:: INPUT RECORDS ::

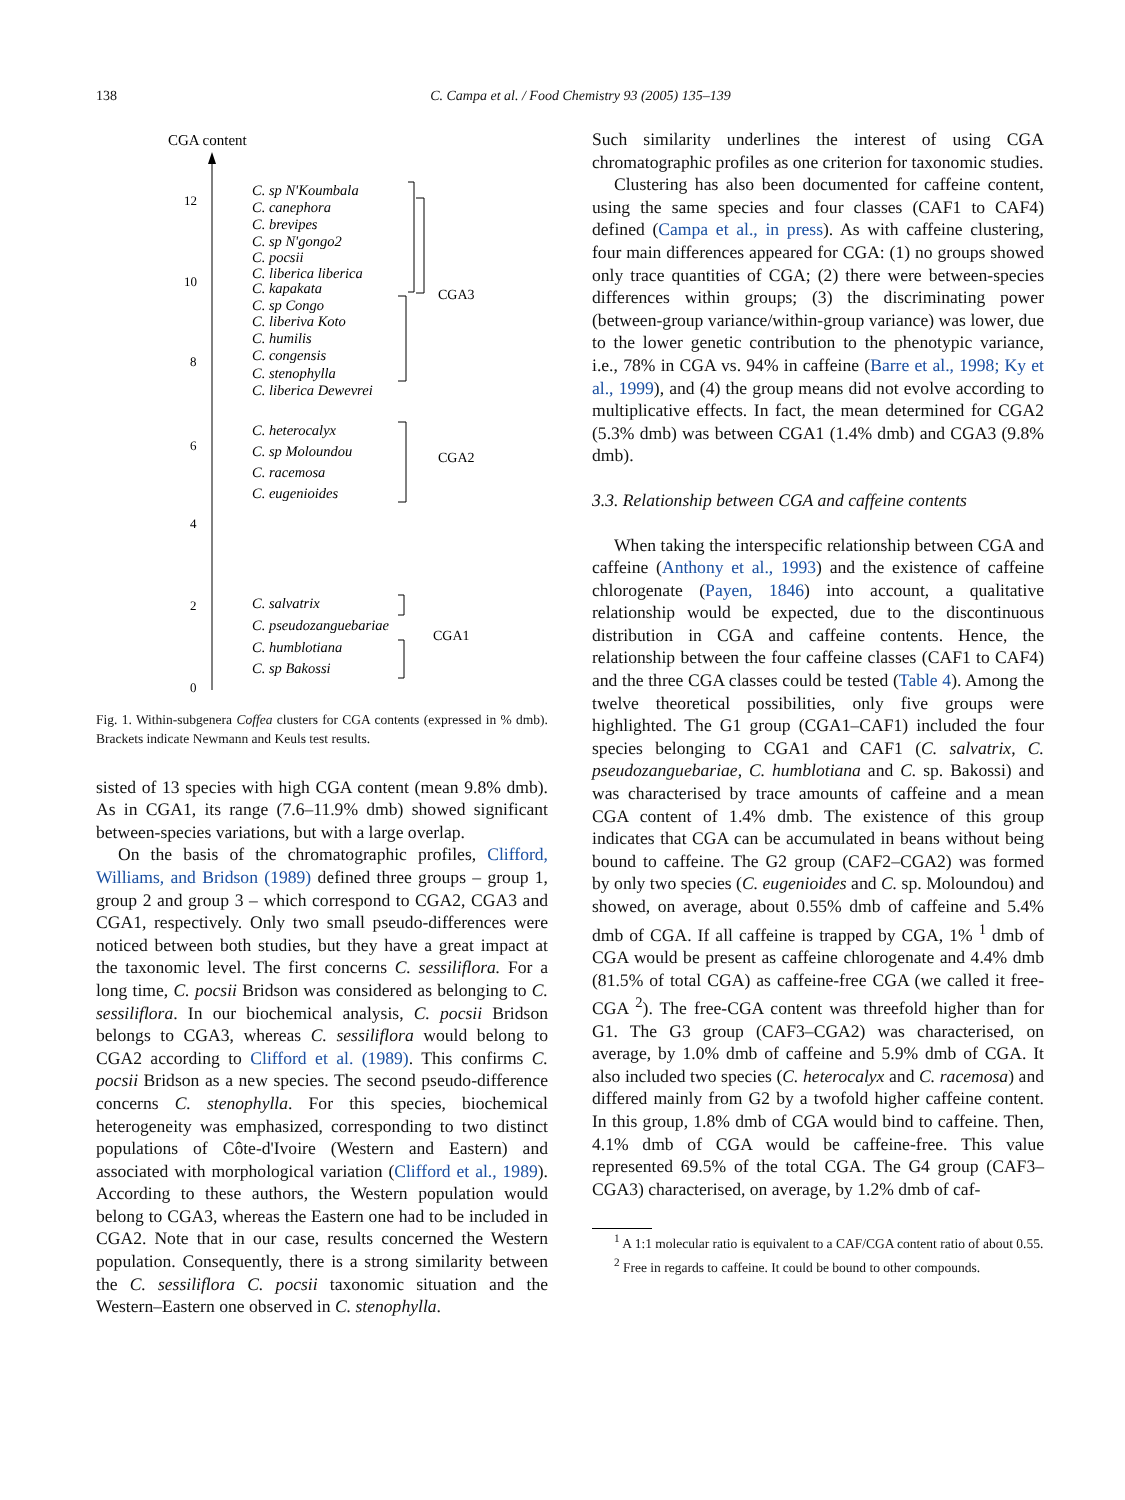138
C. Campa et al. / Food Chemistry 93 (2005) 135–139
CGA content
12
10
8
6
4
2
0
C. sp N'Koumbala
C. canephora
C. brevipes
C. sp N'gongo2
C. pocsii
C. liberica liberica
C. kapakata
C. sp Congo
C. liberiva Koto
C. humilis
C. congensis
C. stenophylla
C. liberica Dewevrei
C. heterocalyx
C. sp Moloundou
C. racemosa
C. eugenioides
C. salvatrix
C. pseudozanguebariae
C. humblotiana
C. sp Bakossi
CGA3
CGA2
CGA1
Fig. 1. Within-subgenera Coffea clusters for CGA contents (expressed in % dmb). Brackets indicate Newmann and Keuls test results.
sisted of 13 species with high CGA content (mean 9.8% dmb). As in CGA1, its range (7.6–11.9% dmb) showed significant between-species variations, but with a large overlap.
On the basis of the chromatographic profiles, Clifford, Williams, and Bridson (1989) defined three groups – group 1, group 2 and group 3 – which correspond to CGA2, CGA3 and CGA1, respectively. Only two small pseudo-differences were noticed between both studies, but they have a great impact at the taxonomic level. The first concerns C. sessiliflora. For a long time, C. pocsii Bridson was considered as belonging to C. sessiliflora. In our biochemical analysis, C. pocsii Bridson belongs to CGA3, whereas C. sessiliflora would belong to CGA2 according to Clifford et al. (1989). This confirms C. pocsii Bridson as a new species. The second pseudo-difference concerns C. stenophylla. For this species, biochemical heterogeneity was emphasized, corresponding to two distinct populations of Côte-d'Ivoire (Western and Eastern) and associated with morphological variation (Clifford et al., 1989). According to these authors, the Western population would belong to CGA3, whereas the Eastern one had to be included in CGA2. Note that in our case, results concerned the Western population. Consequently, there is a strong similarity between the C. sessiliflora C. pocsii taxonomic situation and the Western–Eastern one observed in C. stenophylla.
Such similarity underlines the interest of using CGA chromatographic profiles as one criterion for taxonomic studies.
Clustering has also been documented for caffeine content, using the same species and four classes (CAF1 to CAF4) defined (Campa et al., in press). As with caffeine clustering, four main differences appeared for CGA: (1) no groups showed only trace quantities of CGA; (2) there were between-species differences within groups; (3) the discriminating power (between-group variance/within-group variance) was lower, due to the lower genetic contribution to the phenotypic variance, i.e., 78% in CGA vs. 94% in caffeine (Barre et al., 1998; Ky et al., 1999), and (4) the group means did not evolve according to multiplicative effects. In fact, the mean determined for CGA2 (5.3% dmb) was between CGA1 (1.4% dmb) and CGA3 (9.8% dmb).
3.3. Relationship between CGA and caffeine contents
When taking the interspecific relationship between CGA and caffeine (Anthony et al., 1993) and the existence of caffeine chlorogenate (Payen, 1846) into account, a qualitative relationship would be expected, due to the discontinuous distribution in CGA and caffeine contents. Hence, the relationship between the four caffeine classes (CAF1 to CAF4) and the three CGA classes could be tested (Table 4). Among the twelve theoretical possibilities, only five groups were highlighted. The G1 group (CGA1–CAF1) included the four species belonging to CGA1 and CAF1 (C. salvatrix, C. pseudozanguebariae, C. humblotiana and C. sp. Bakossi) and was characterised by trace amounts of caffeine and a mean CGA content of 1.4% dmb. The existence of this group indicates that CGA can be accumulated in beans without being bound to caffeine. The G2 group (CAF2–CGA2) was formed by only two species (C. eugenioides and C. sp. Moloundou) and showed, on average, about 0.55% dmb of caffeine and 5.4% dmb of CGA. If all caffeine is trapped by CGA, 1% <sup>1</sup> dmb of CGA would be present as caffeine chlorogenate and 4.4% dmb (81.5% of total CGA) as caffeine-free CGA (we called it free-CGA <sup>2</sup>). The free-CGA content was threefold higher than for G1. The G3 group (CAF3–CGA2) was characterised, on average, by 1.0% dmb of caffeine and 5.9% dmb of CGA. It also included two species (C. heterocalyx and C. racemosa) and differed mainly from G2 by a twofold higher caffeine content. In this group, 1.8% dmb of CGA would bind to caffeine. Then, 4.1% dmb of CGA would be caffeine-free. This value represented 69.5% of the total CGA. The G4 group (CAF3–CGA3) characterised, on average, by 1.2% dmb of caf-
<sup>1</sup> A 1:1 molecular ratio is equivalent to a CAF/CGA content ratio of about 0.55.
<sup>2</sup> Free in regards to caffeine. It could be bound to other compounds.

:::

WHAT THIS TASK INVOLVES
Taking the records above as input, show every line in which the word "similarity" is present.

RESPONSE
On the basis of the chromatographic profiles, Clifford, Williams, and Bridson (1989) defined three groups – group 1, group 2 and group 3 – which correspond to CGA2, CGA3 and CGA1, respectively. Only two small pseudo-differences were noticed between both studies, but they have a great impact at the taxonomic level. The first concerns C. sessiliflora. For a long time, C. pocsii Bridson was considered as belonging to C. sessiliflora. In our biochemical analysis, C. pocsii Bridson belongs to CGA3, whereas C. sessiliflora would belong to CGA2 according to Clifford et al. (1989). This confirms C. pocsii Bridson as a new species. The second pseudo-difference concerns C. stenophylla. For this species, biochemical heterogeneity was emphasized, corresponding to two distinct populations of Côte-d'Ivoire (Western and Eastern) and associated with morphological variation (Clifford et al., 1989). According to these authors, the Western population would belong to CGA3, whereas the Eastern one had to be included in CGA2. Note that in our case, results concerned the Western population. Consequently, there is a strong similarity between the C. sessiliflora C. pocsii taxonomic situation and the Western–Eastern one observed in C. stenophylla.
Such similarity underlines the interest of using CGA chromatographic profiles as one criterion for taxonomic studies.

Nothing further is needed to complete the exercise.